DOCUMENT PASSAGE =
::::::

Backpacked Reavis Ranch North with a small group 7/29/2017-7/30/2017. The intent was to hike to Reavis Falls as there had been several days of rain in the week prior and it was hoped that the falls would be flowing at a good clip. The drive in was not difficult with the off-road section being easily handled by a ford focus (the lowest clearance vehicle in the group). There were some steeper sections sections as we neared the trailhead but a little bravery and the knowledge that a truck was nearby to provide a tow if needed were sufficient to see everyone through. There were several spots along the road that afforded excellent views of Roosevelt lake were we stopped to take it all in. Things quickly became interesting when we reached the trailhead.
When we arrived we found a handwritten note indicating that the trail was closed due to a fire. There were no other vehicles at the trailhead but we were skeptical of the note as it was not very official looking (it was handwritten on a piece of notebook paper) and was dated a couple weeks prior. Looking at the logbook there had been a few hikers who signed in and out on after the date of the closure notice. A member of the party was able to get a cell signal and found a national forest service article that indicated a fire in the area had been extinguished a week prior, likely the work of the rainstorms. We decided that the threat of fire was probably past and proceeded with our hike.

::::::

TASKS =
- a) Answer these questions about the Reavis Ranch trip report:
(i) Which vehicle had the lowest clearance in the group?
(ii) What was the closure note at the trailhead written on?
(iii) According to the national forest service article, when had the fire been extinguished?
- b) For each statement, say whether the Reavis Ranch trip report supports it. Answer yes or no, and quote the words from the report that decide it.
(i) The group hoped the recent rain would have the falls flowing strongly.
(ii) Several other vehicles were parked at the trailhead when the group arrived.
(iii) The group turned back because of the fire warning.
- c) Write the next part of the Reavis Ranch trip report, starting after its final sentence.

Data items

::::::

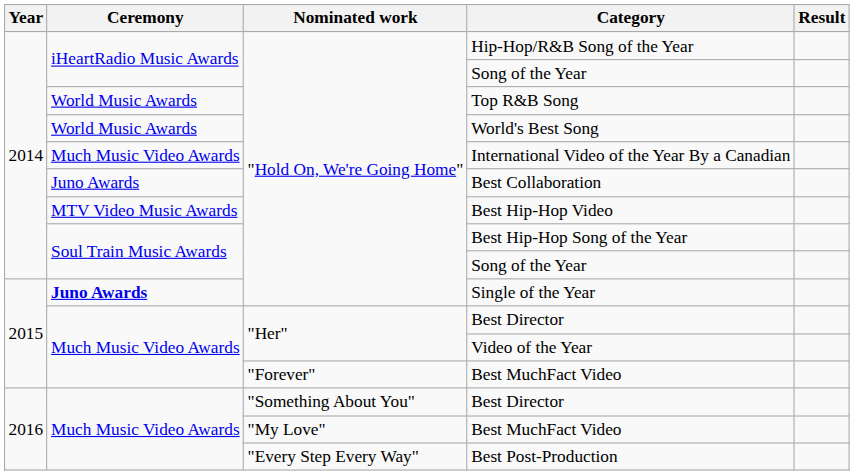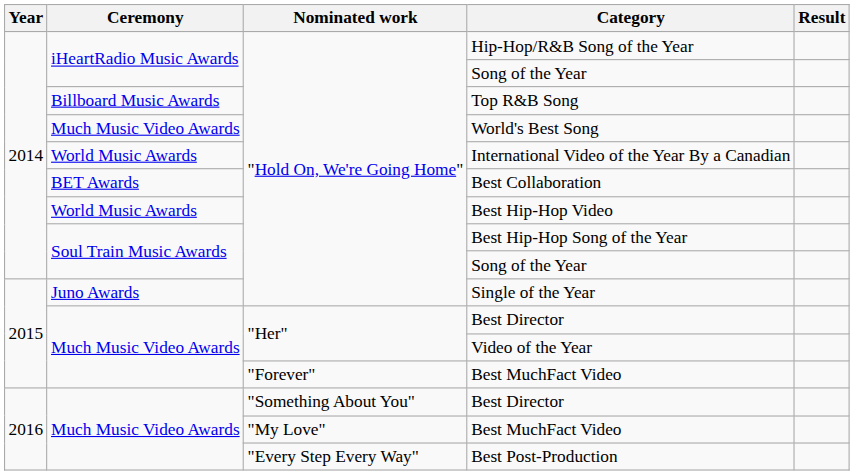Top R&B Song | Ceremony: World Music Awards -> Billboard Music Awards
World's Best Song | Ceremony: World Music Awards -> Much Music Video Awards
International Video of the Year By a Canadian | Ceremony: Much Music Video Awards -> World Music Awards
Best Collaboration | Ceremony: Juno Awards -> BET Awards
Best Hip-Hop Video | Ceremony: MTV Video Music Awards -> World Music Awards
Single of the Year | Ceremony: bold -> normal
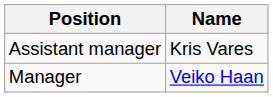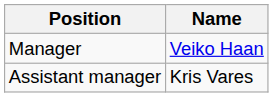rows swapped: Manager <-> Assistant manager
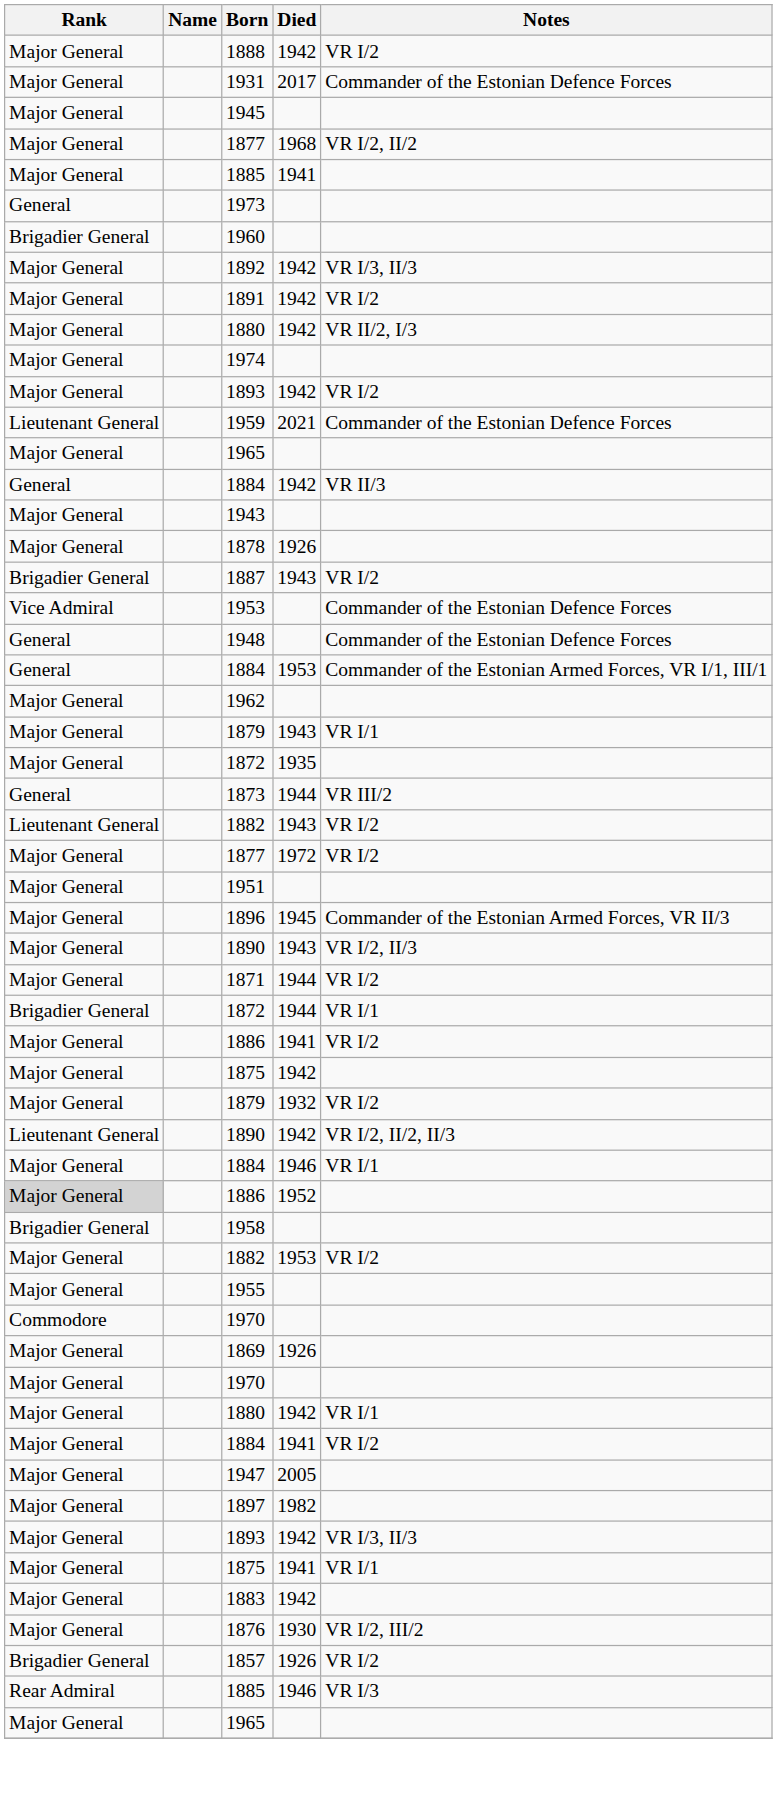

::::::

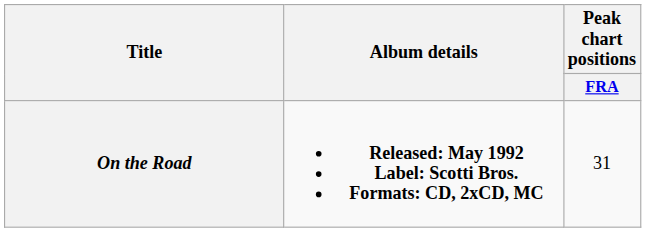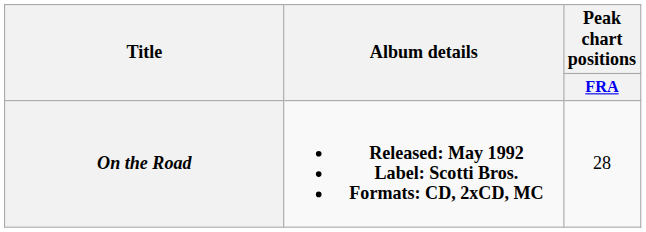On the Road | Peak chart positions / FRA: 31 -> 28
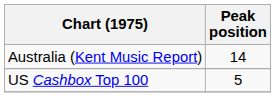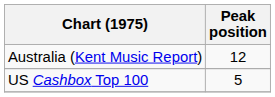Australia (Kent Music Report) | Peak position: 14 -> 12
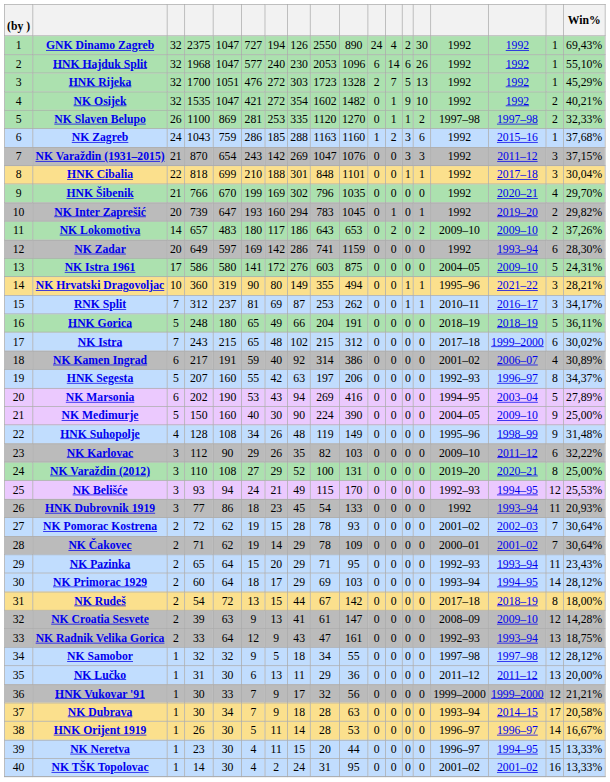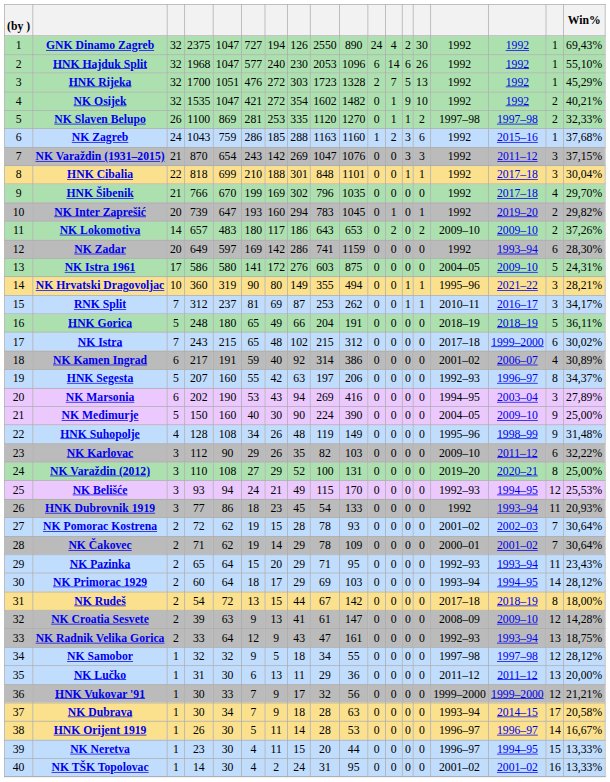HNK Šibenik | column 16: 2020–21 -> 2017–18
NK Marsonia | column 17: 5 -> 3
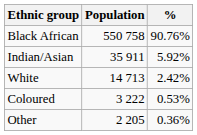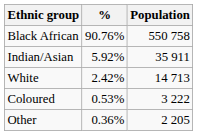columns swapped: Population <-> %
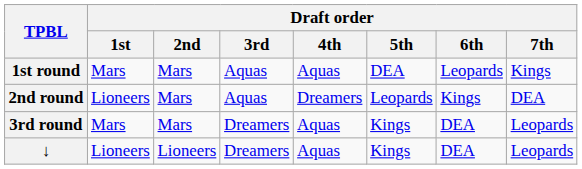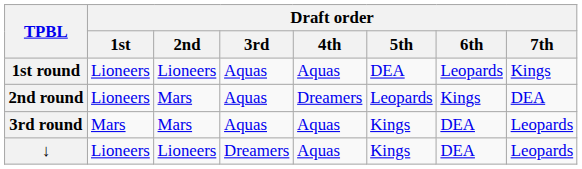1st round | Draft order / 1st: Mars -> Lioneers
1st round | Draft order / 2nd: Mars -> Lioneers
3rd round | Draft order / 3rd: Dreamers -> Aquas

::::::

THE REPLIES =
- a)
(i) A Ford Focus.
(ii) A piece of notebook paper.
(iii) A week prior.

- b)
(i) Yes: "it was hoped that the falls would be flowing at a good clip"
(ii) No: "There were no other vehicles at the trailhead"
(iii) No: "We decided that the threat of fire was probably past and proceeded with our hike."

- c)
The hike in was not overly difficult as the weather was still partly cloudy but it was still quite hot. For the first part of the hike, Castle Dome was an easily identifiable landmark that could be used to take bearings and measure progress. After going in a mile or so we came upon an area that was completely charred, with vegetation on both sides of the trail burned away. Clearly there had been a fire but it was out at this point. We did scare up a mule deer that was sleeping close to the trail in this area. He was a buck with at least half a dozen points and ran off in a hurry. The lack of vegetation made the trail more difficult to follow and it is likely that this is the section of trail where we missed the turn to Reavis Falls.
After hiking for an hour and a half we started looking for the junction and the trail to Reavis Falls. We were stopping frequently to take pictures and admire the views so it was thought that we were progressing slower than the usual estimate of 2 miles an hour. With this in mind we continued onward all the while looking for the intersection. After another hour passed I began to be concerned that we had missed our turn as the altimeter readings exceeded the maximum values that should have been observed on the hike. This fact was pointed out and the discrepancy attributed to the pressure of a storm front moving through. This seemed a reasonable explanation at the time as the weather conditions were alternating back and forth from sunny to overcast. The altimeter readings were therefore not trusted in determining our location. I was unable to take a compass bearing of the features in the area as I could not reconcile the features visible with the topographical maps. Castle Dome was no longer a easily identifiable landmark in the distance because at this point we had passed it by (though we did not realize that at the time). To answer the question of whether we missed our turn or not we turned to a cell phone hiking app which seemed to indicate we had not arrived at the junction yet. So we pressed on.
It was at this point we arrived at an interesting section of trail. Wild wheat grew on either side of us and was reminiscent of a scene from the movie Gladiator. A moderate breeze also added to the likeness and helped cool us off. I later looked up this location and found it to be aptly named: "Windy Pass".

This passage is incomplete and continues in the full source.